- About this task: Setting aside any pictures, reproduce the data exactly.

- Information supplied:
****************
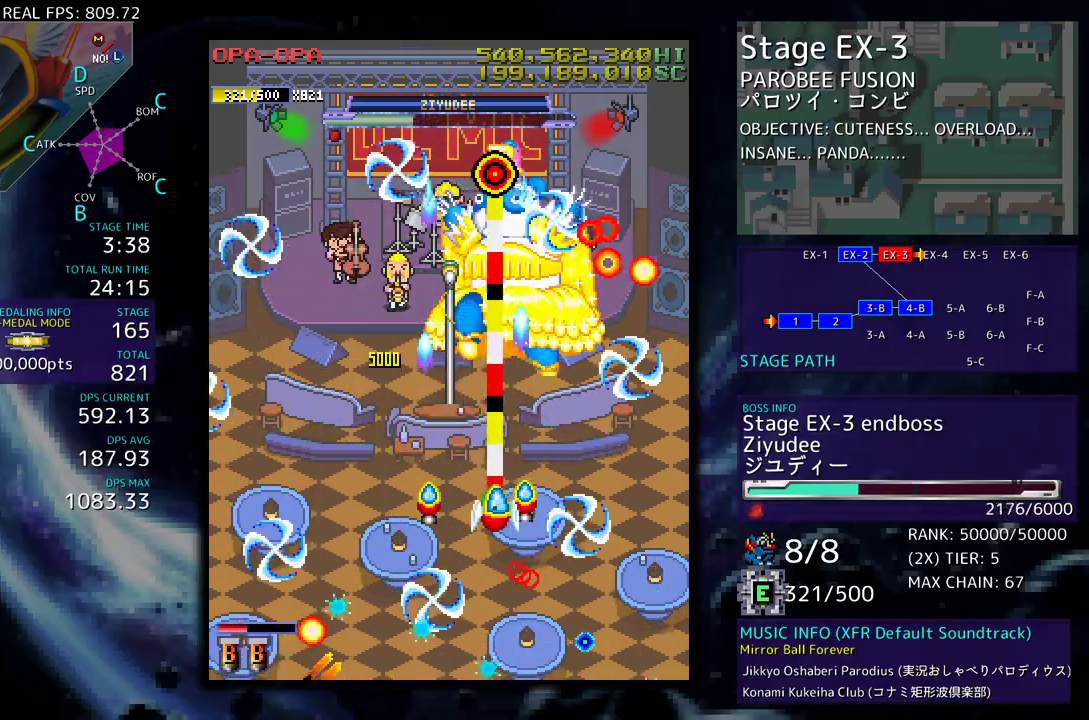
{"buttons": ["DPAD_LEFT"], "events": [[17, "DPAD_DOWN", "up"], [17, "DPAD_RIGHT", "up"], [100, "DPAD_LEFT", "down"], [183, "DPAD_LEFT", "up"], [267, "DPAD_DOWN", "down"], [267, "DPAD_RIGHT", "down"], [333, "DPAD_RIGHT", "up"], [367, "DPAD_DOWN", "up"], [417, "DPAD_LEFT", "down"]]}
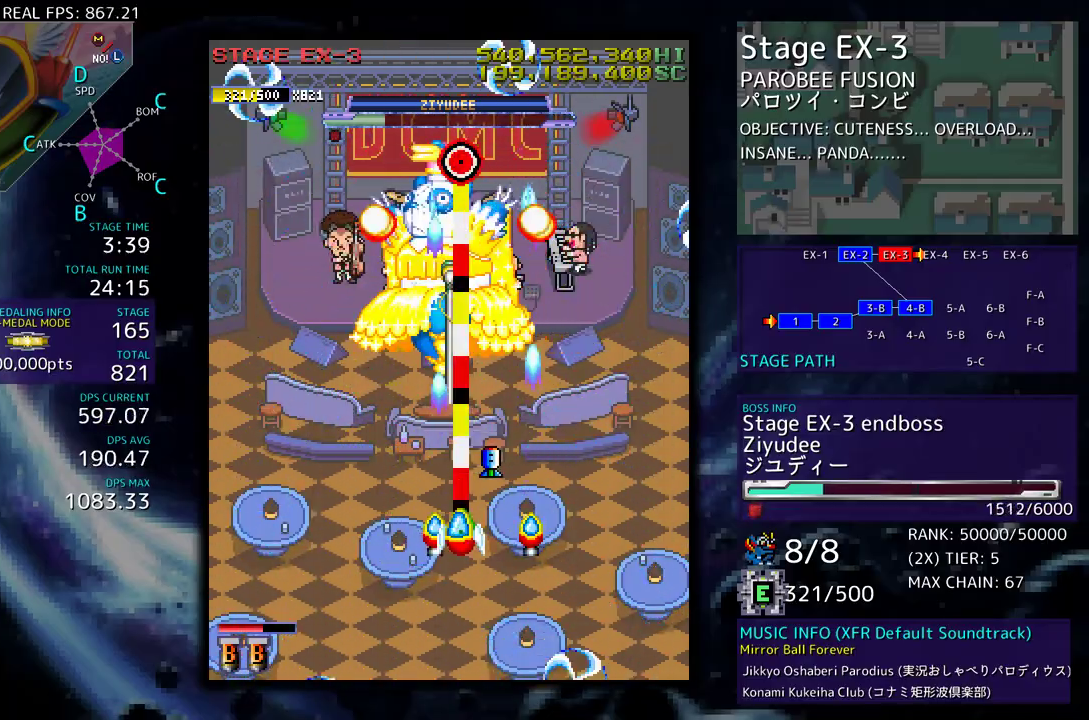
{"buttons": [], "events": [[100, "DPAD_LEFT", "up"], [233, "DPAD_LEFT", "down"], [333, "DPAD_LEFT", "up"]]}
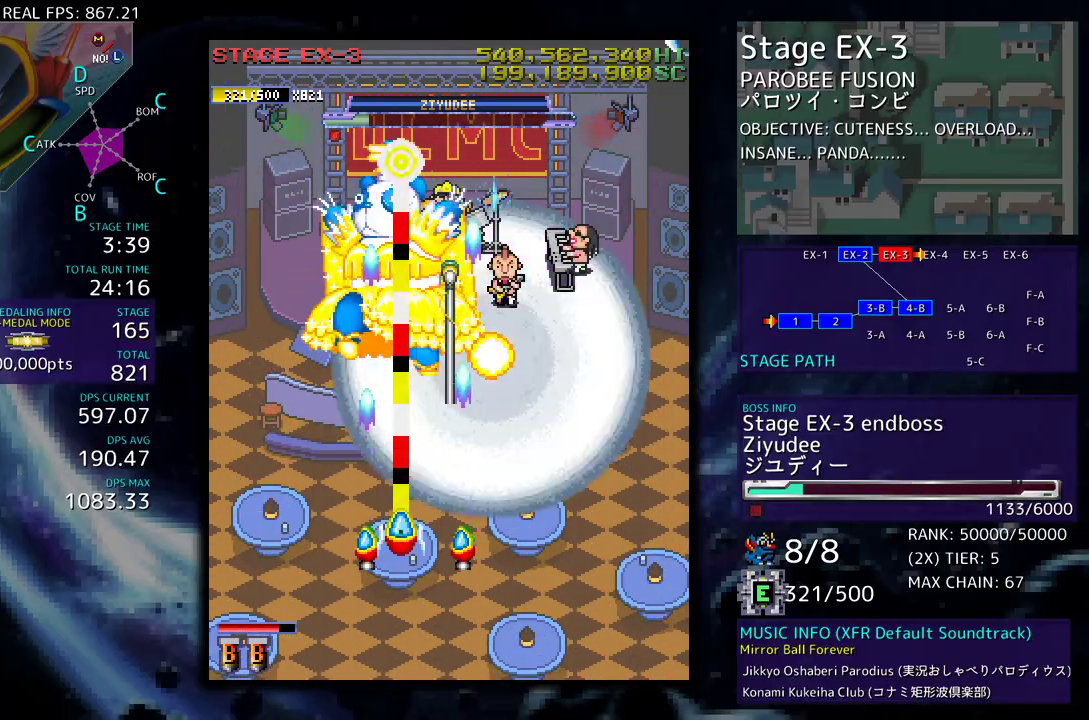
{"buttons": [], "events": [[333, "DPAD_DOWN", "down"], [400, "DPAD_DOWN", "up"]]}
****************
- Finished exercise:
{"buttons": ["DPAD_LEFT"], "events": [[17, "DPAD_DOWN", "up"], [17, "DPAD_RIGHT", "up"], [100, "DPAD_LEFT", "down"], [183, "DPAD_LEFT", "up"], [267, "DPAD_DOWN", "down"], [267, "DPAD_RIGHT", "down"], [333, "DPAD_RIGHT", "up"], [367, "DPAD_DOWN", "up"], [417, "DPAD_LEFT", "down"]]}
{"buttons": [], "events": [[100, "DPAD_LEFT", "up"], [233, "DPAD_LEFT", "down"], [333, "DPAD_LEFT", "up"]]}
{"buttons": [], "events": [[333, "DPAD_DOWN", "down"], [400, "DPAD_DOWN", "up"]]}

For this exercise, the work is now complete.